__To-do item__: In the entries below, replace "LONGUES" with "COURTES" and write out the text of every entry again with nothing else altered. Leave the pictures out.

__Material provided__:
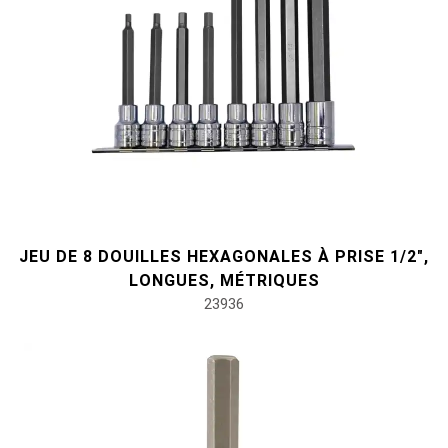
JEU DE 8 DOUILLES HEXAGONALES À PRISE 1/2",
LONGUES, MÉTRIQUES
23936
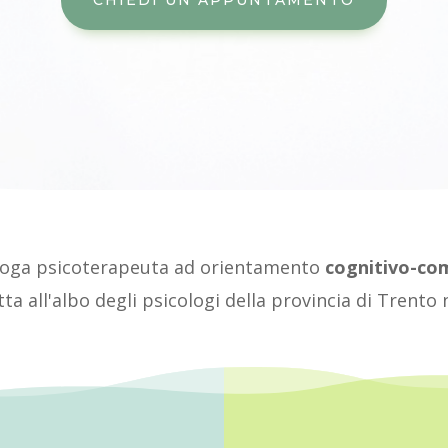
loga psicoterapeuta ad orientamento
cognitivo-co
itta all'albo degli psicologi della provincia di Trento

__Solution__:
JEU DE 8 DOUILLES HEXAGONALES À PRISE 1/2",
COURTES, MÉTRIQUES
23936
loga psicoterapeuta ad orientamento
cognitivo-co
itta all'albo degli psicologi della provincia di Trento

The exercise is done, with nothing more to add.